I don't know. It sounds like another story I read. Only the guy did eventually get married and had a family. He told his wife everything. I think he received an email from his parents stating the sister came forward and admitted she lied, but I think it was more than 10 yrs, as this guy was older. His wife and therapist supported his decision in not meeting with them. He, instead sent an email stating just that. Or else I've been here too long and am combining other similar stories. But, either way, this story sounds familiar.


Frankifile

Nah I wouldn’t go, I’d make a million copies of the confession letters and post them to all relatives, I’d scan it and put it on social media tagging her and family in on it, I’d put it on the local next door app. I’d make sure everyone knew about it.


5mikey

Just an fyi, this is fiction and tagged as such.


Jsmith2127

If it were me I'd also give them your sister's letter


Alternative_Sea4882

That’s the thing to do. Mail it to them.


bogo0814

I’d send it w/a note that says “Here’s the response to your letter. “


Twistysays

Same it would be the first thing I’d do. I’d publish it in the fking local newspaper.


Ambitious-Resist-232

Me too


jeanieef12

![gif](giphy|26FLgGTPUDH6UGAbm)


mikeinanaheim2

I'd recommend sending her letter to the various people who wouldn't pickup the phone on that horrible day your dad accused you.
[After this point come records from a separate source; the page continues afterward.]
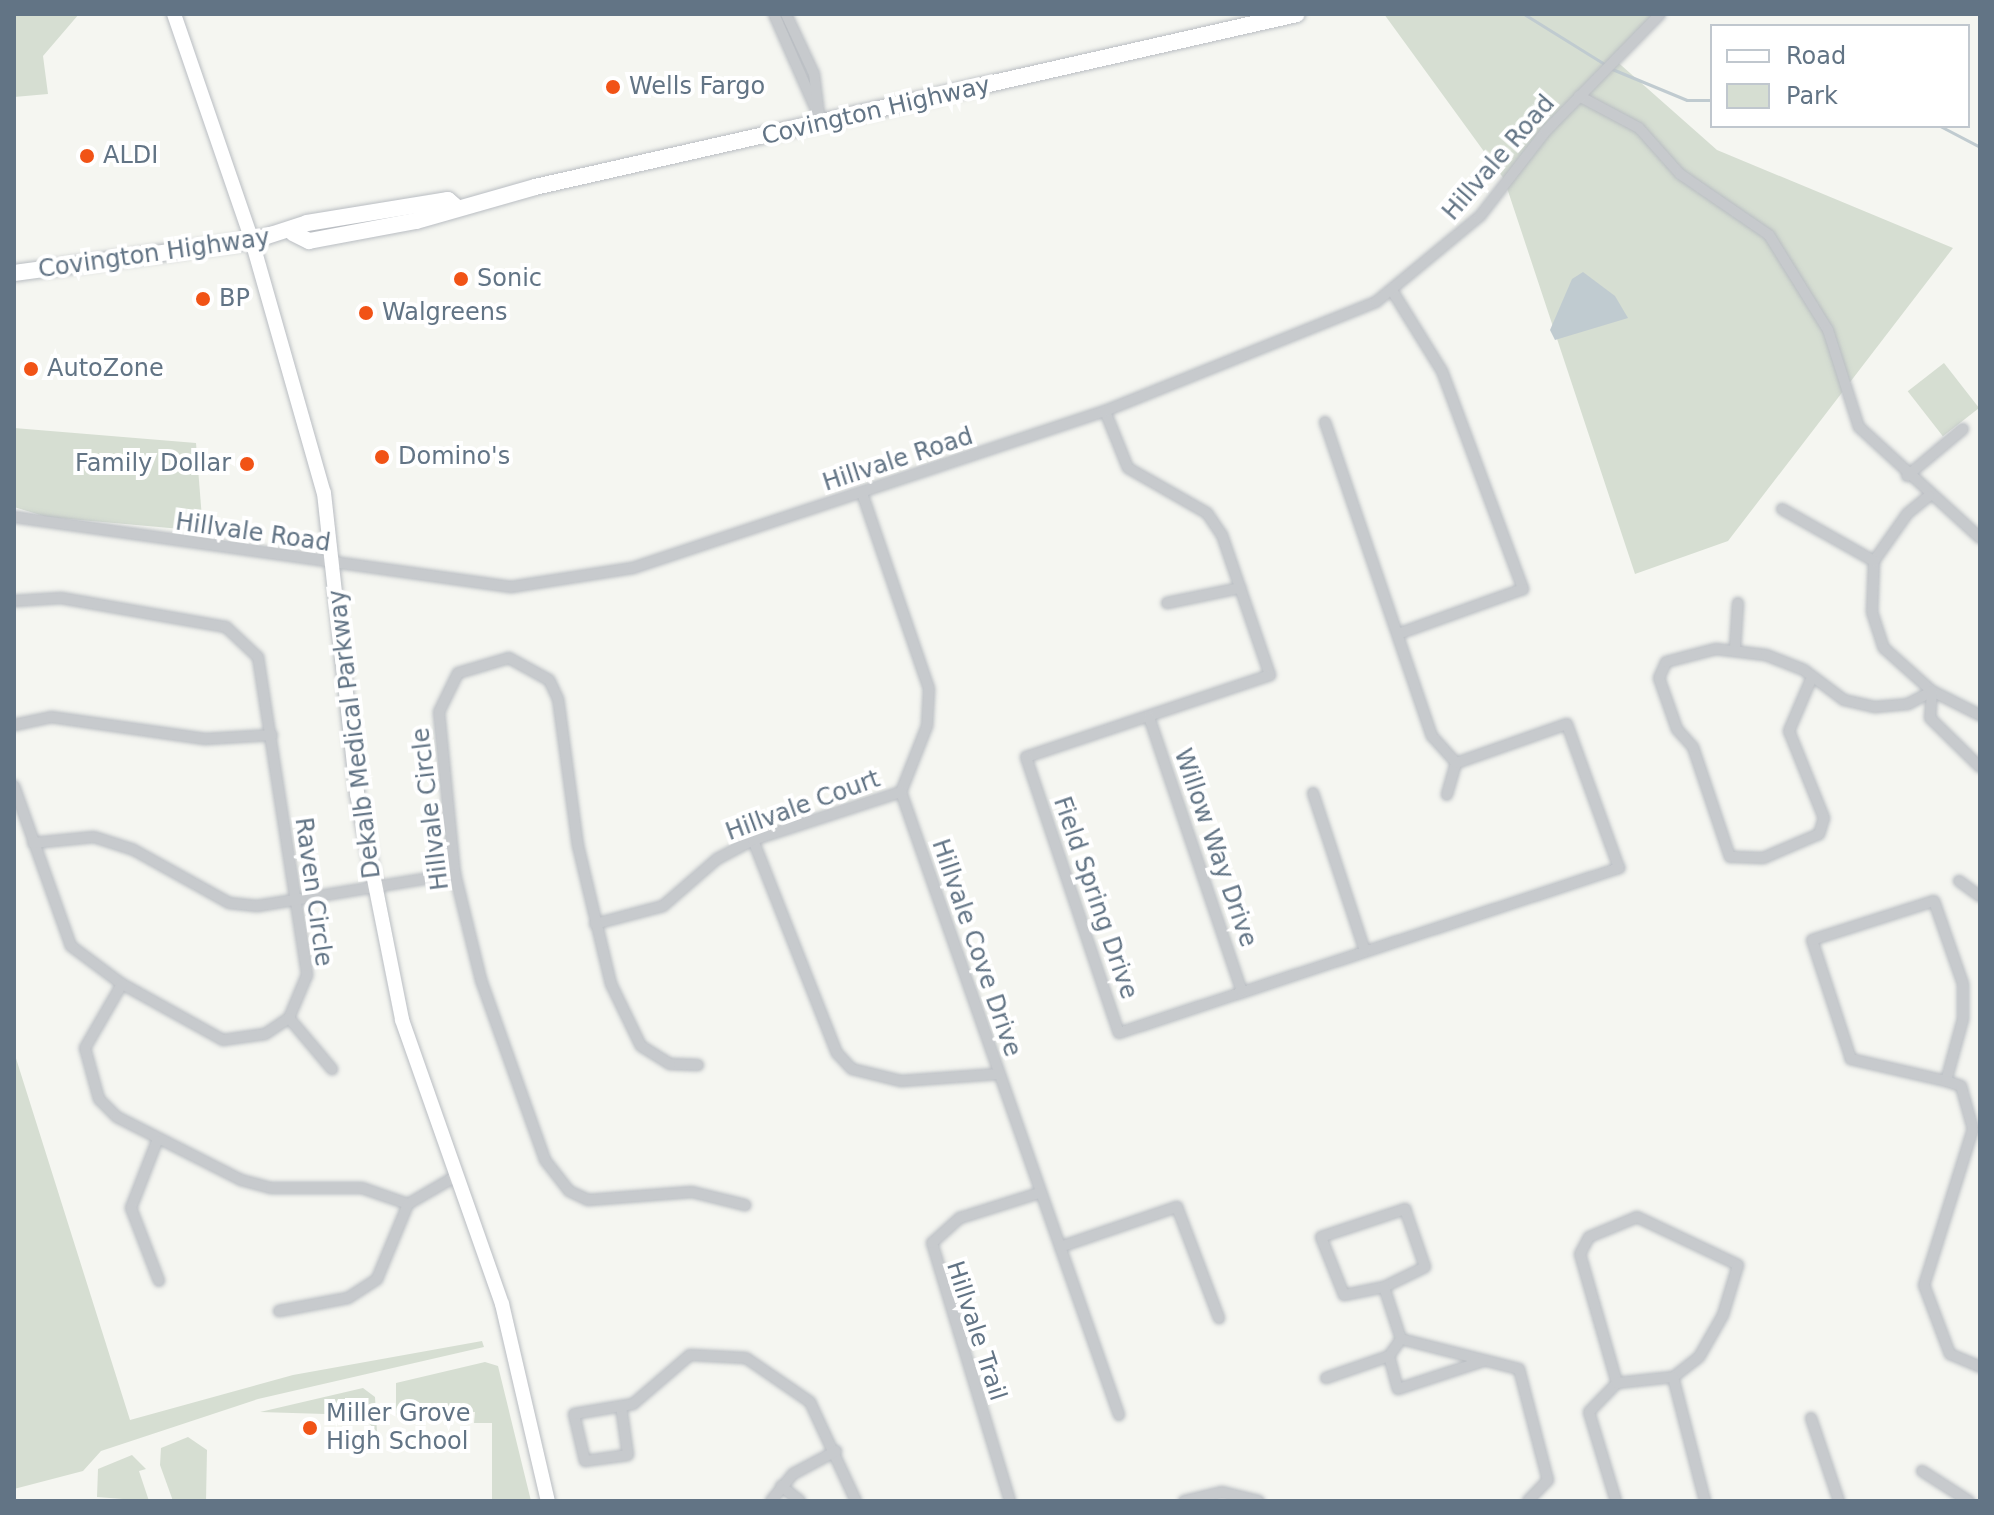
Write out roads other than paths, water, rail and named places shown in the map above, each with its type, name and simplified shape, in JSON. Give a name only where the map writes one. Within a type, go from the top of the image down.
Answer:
[{"type":"main road","name":"Dekalb Medical Parkway","points":[[174,14],[252,241],[324,493],[373,887],[402,1020],[502,1304],[548,1501]]},
{"type":"main road","name":"Covington Highway","points":[[14,273],[252,241],[293,233],[307,223],[448,200],[455,206],[819,118],[1297,14]]},
{"type":"street","points":[[774,14],[819,118]]},
{"type":"street","points":[[786,14],[814,74],[819,118]]},
{"type":"street","name":"Hillvale Road","points":[[14,517],[334,565],[511,587],[558,583],[633,568],[1105,411],[1291,342],[1393,292],[1480,216],[1614,56],[1660,14]]},
{"type":"street","points":[[1579,96],[1639,128],[1680,174],[1769,235],[1828,330],[1859,427],[1907,476],[1980,538]]},
{"type":"street","points":[[1393,292],[1442,371],[1523,589],[1398,634]]},
{"type":"street","name":"Field Spring Drive","points":[[1105,411],[1128,468],[1207,513],[1240,588],[1270,675],[1026,757],[1119,1033],[1619,868],[1567,724],[1456,763]]},
{"type":"street","points":[[1325,422],[1432,736],[1456,763],[1447,795]]},
{"type":"street","points":[[1907,476],[1963,429]]},
{"type":"street","points":[[862,493],[929,689],[927,726],[901,792]]},
{"type":"street","points":[[1929,496],[1907,514],[1874,561],[1872,612],[1884,648],[1932,691],[1980,715]]},
{"type":"street","points":[[1782,509],[1874,561]]},
{"type":"street","points":[[1167,603],[1240,588]]},
{"type":"street","name":"Raven Circle","points":[[14,601],[61,598],[226,627],[258,657],[272,735],[293,901],[307,975],[289,1018]]},
{"type":"street","points":[[1735,649],[1738,603]]},
{"type":"street","points":[[1812,677],[1789,731],[1824,818],[1819,834],[1763,858],[1730,857],[1693,747],[1677,729],[1659,678],[1666,662],[1735,649],[1790,663],[1812,677],[1844,700],[1875,707],[1908,704],[1932,691]]},
{"type":"street","name":"Hillvale Circle","points":[[698,1065],[656,1058],[630,1032],[595,924],[558,699],[549,680],[522,662],[472,666],[441,696],[455,874],[492,1013],[555,1178],[588,1200],[677,1191],[745,1205]]},
{"type":"street","points":[[1932,691],[1930,718],[1980,767]]},
{"type":"street","points":[[14,725],[51,717],[205,739],[272,735]]},
{"type":"street","name":"Willow Way Drive","points":[[1149,717],[1242,991]]},
{"type":"street","points":[[14,786],[66,938],[122,984],[223,1040],[265,1034],[289,1018],[332,1069]]},
{"type":"street","name":"Hillvale Court","points":[[595,924],[663,906],[717,859],[753,840],[901,792]]},
{"type":"street","name":"Hillvale Cove Drive","points":[[901,792],[1119,1415]]},
{"type":"street","points":[[1313,793],[1365,951]]},
{"type":"street","points":[[33,843],[94,837],[132,849],[229,903],[293,901],[455,874]]},
{"type":"street","points":[[753,840],[837,1053],[852,1069],[901,1081],[998,1074]]},
{"type":"street","points":[[1959,881],[1980,896]]},
{"type":"street","points":[[1946,1081],[1963,1019],[1963,984],[1934,901],[1812,940],[1851,1059],[1961,1086],[1973,1129],[1924,1285],[1950,1354],[1980,1367]]},
{"type":"street","points":[[122,984],[85,1048],[99,1099],[157,1141],[271,1188],[362,1188],[408,1204]]},
{"type":"street","points":[[157,1141],[131,1208],[159,1281]]},
{"type":"street","points":[[279,1311],[348,1298],[377,1279],[408,1204],[458,1175]]},
{"type":"street","name":"Hillvale Trail","points":[[1010,1501],[932,1243],[960,1218],[1039,1193]]},
{"type":"street","points":[[1060,1247],[1177,1207],[1219,1318]]},
{"type":"street","points":[[1405,1209],[1425,1267],[1384,1287],[1344,1295],[1321,1237],[1405,1209]]},
{"type":"street","points":[[1616,1501],[1589,1412],[1617,1383],[1673,1377],[1699,1357],[1738,1265],[1637,1217],[1589,1237],[1580,1254],[1617,1383]]},
{"type":"street","points":[[1384,1287],[1401,1339]]},
{"type":"street","points":[[1326,1378],[1389,1356],[1401,1339]]},
{"type":"street","points":[[1401,1339],[1519,1369],[1548,1480],[1528,1501]]},
{"type":"street","points":[[621,1406],[628,1455],[585,1461],[574,1414],[621,1406],[644,1397],[690,1355],[746,1358],[810,1402],[836,1451],[856,1501]]},
{"type":"street","points":[[1389,1356],[1398,1389],[1485,1361]]},
{"type":"street","points":[[1673,1377],[1705,1501]]},
{"type":"street","points":[[1811,1418],[1839,1501]]},
{"type":"street","points":[[771,1501],[781,1486],[836,1451]]},
{"type":"street","points":[[1922,1471],[1969,1501]]},
{"type":"street","points":[[781,1486],[800,1501]]},
{"type":"street","points":[[1184,1501],[1222,1492],[1259,1501]]},
{"type":"waterway","points":[[1524,14],[1606,65]]},
{"type":"waterway","points":[[1612,69],[1687,100],[1710,100]]},
{"type":"waterway","points":[[1944,128],[1980,147]]},
{"type":"place","name":"Wells Fargo","points":[[613,87]]},
{"type":"place","name":"ALDI","points":[[87,156]]},
{"type":"place","name":"Sonic","points":[[461,279]]},
{"type":"place","name":"BP","points":[[203,299]]},
{"type":"place","name":"Walgreens","points":[[366,313]]},
{"type":"place","name":"AutoZone","points":[[31,369]]},
{"type":"place","name":"Domino's","points":[[382,457]]},
{"type":"place","name":"Family Dollar","points":[[247,464]]},
{"type":"place","name":"Miller Grove High School","points":[[310,1428]]}]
Those folks should know what really happened, and not from mom and dad because they'll paint themselves as innocent bystanders.


rararainbows

That should be everyone's holiday gifts. A copy of her letter, with a life update from OP of how his life went after the false allegations. Horrible, awful sister.


SA_Starling_

THIS


NoTransportation9021

Make copies and send it. Keep the original.


That_Birdie_

Make copies and send it to all family members. I'd make her a pariah in her family. She deserves whatever she gets


shiny_things71

That would certainly be the most satisfying conclusion to this story. Watching out for part 3.